### Collection entries
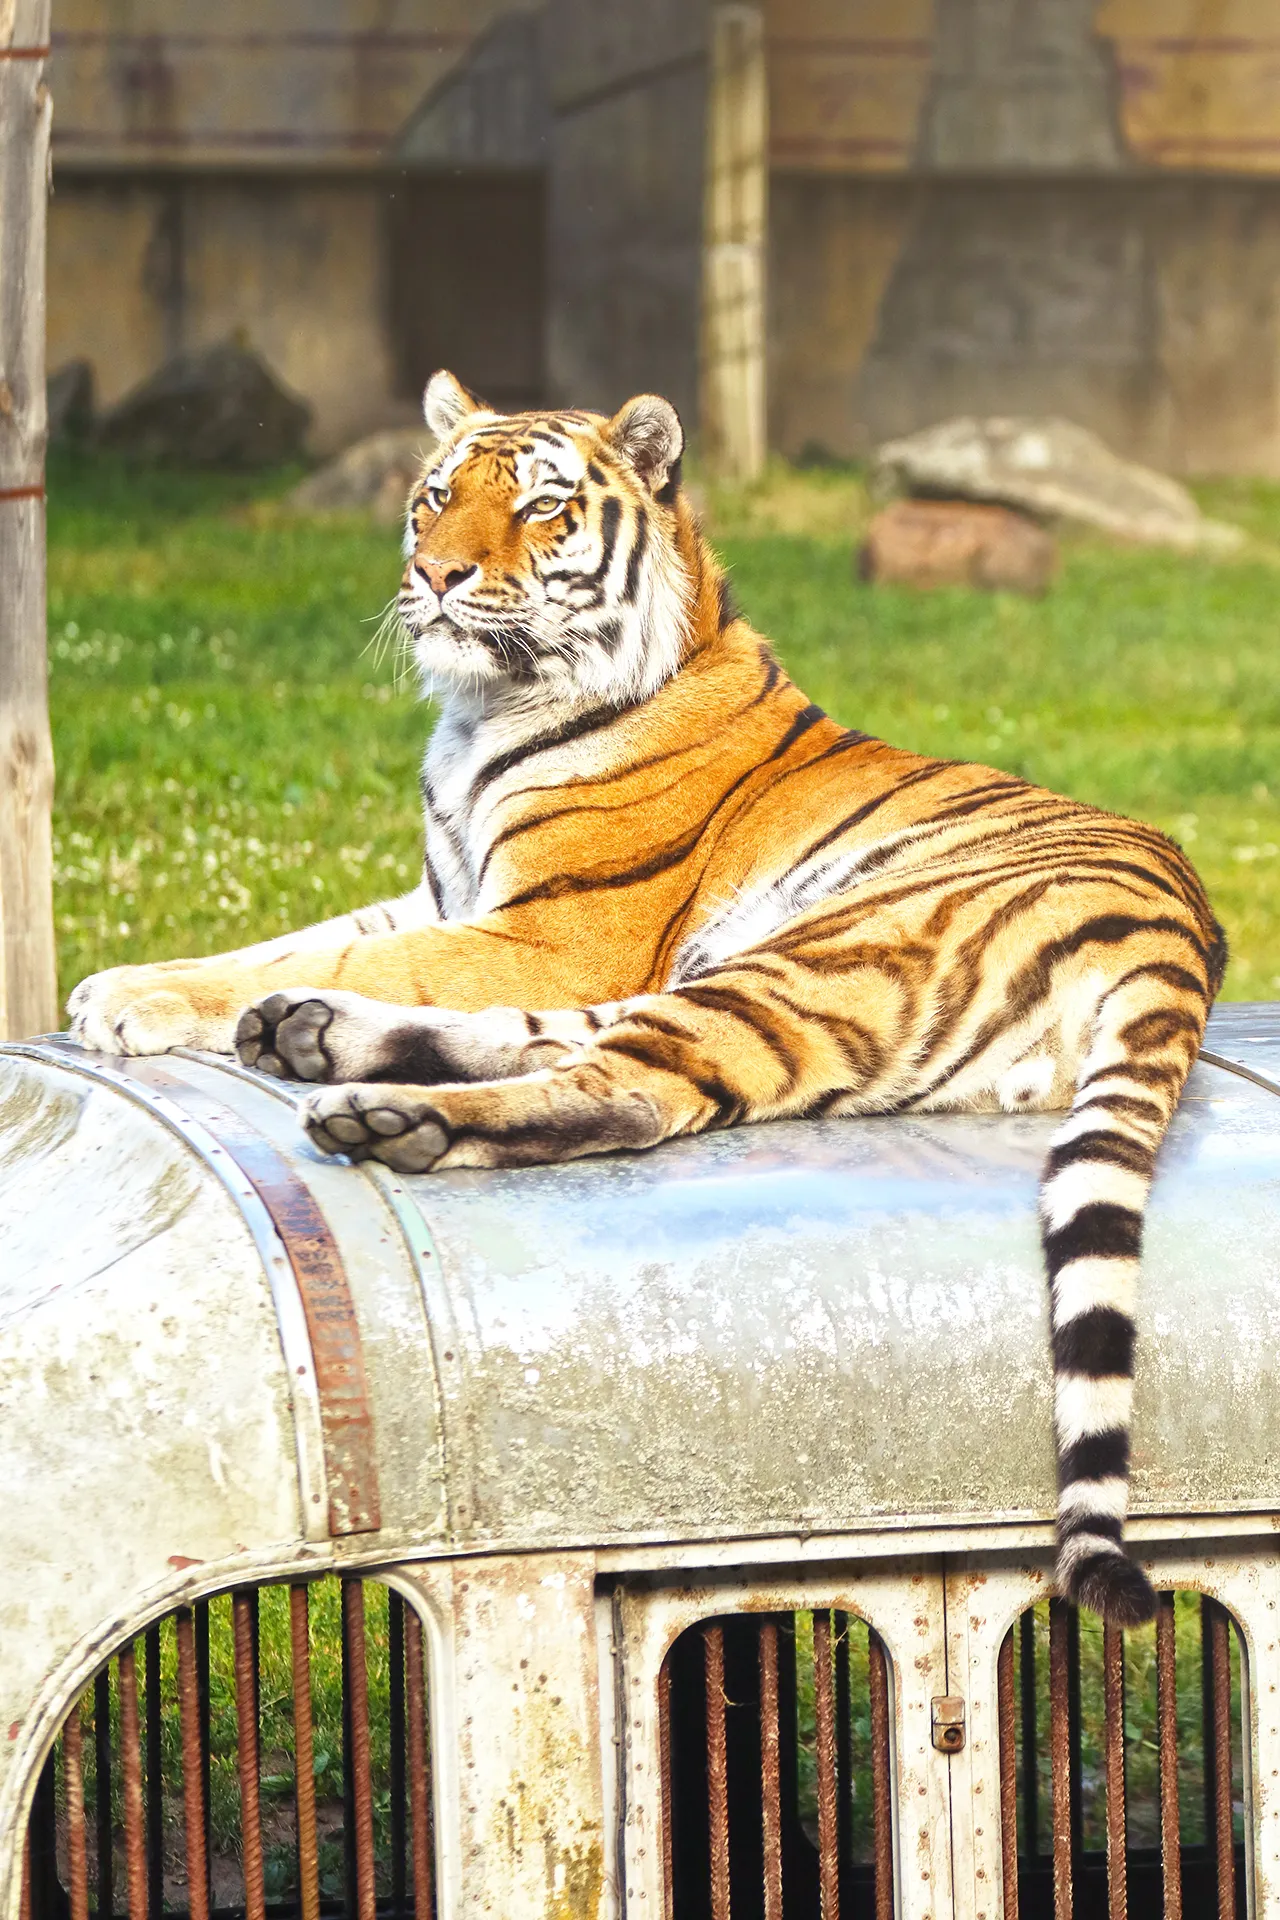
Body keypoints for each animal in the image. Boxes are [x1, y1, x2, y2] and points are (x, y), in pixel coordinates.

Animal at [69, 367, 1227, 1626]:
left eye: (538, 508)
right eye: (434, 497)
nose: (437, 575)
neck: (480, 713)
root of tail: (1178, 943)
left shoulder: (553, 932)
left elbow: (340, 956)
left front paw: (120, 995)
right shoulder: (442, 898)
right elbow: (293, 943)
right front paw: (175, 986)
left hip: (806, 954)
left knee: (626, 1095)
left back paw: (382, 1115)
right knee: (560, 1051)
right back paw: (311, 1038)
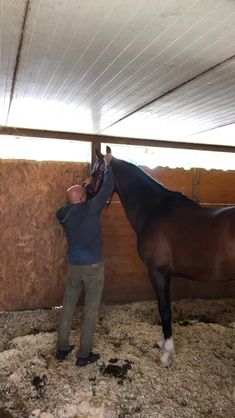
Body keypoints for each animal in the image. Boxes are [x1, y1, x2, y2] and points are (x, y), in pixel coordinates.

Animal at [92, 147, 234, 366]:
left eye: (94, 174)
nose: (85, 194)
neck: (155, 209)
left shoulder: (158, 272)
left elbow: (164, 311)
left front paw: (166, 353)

### WHAT YOU WILL DO
Look above for the line with "right elbow: (293, 943)" and the line with "nose: (85, 194)", then copy them and all lines in between exactly as written, and only those, without any pictures.

### ANSWER TO THIS EXERCISE
right elbow: (293, 943)
right front paw: (175, 986)
left hip: (806, 954)
left knee: (626, 1095)
left back paw: (382, 1115)
right knee: (560, 1051)
right back paw: (311, 1038)
Body keypoints for each animal in the image. Boxes are [x1, y1, x2, y2] and points are (x, y), in pixel coordinates.

Animal at [92, 147, 234, 366]:
left eye: (94, 174)
nose: (85, 194)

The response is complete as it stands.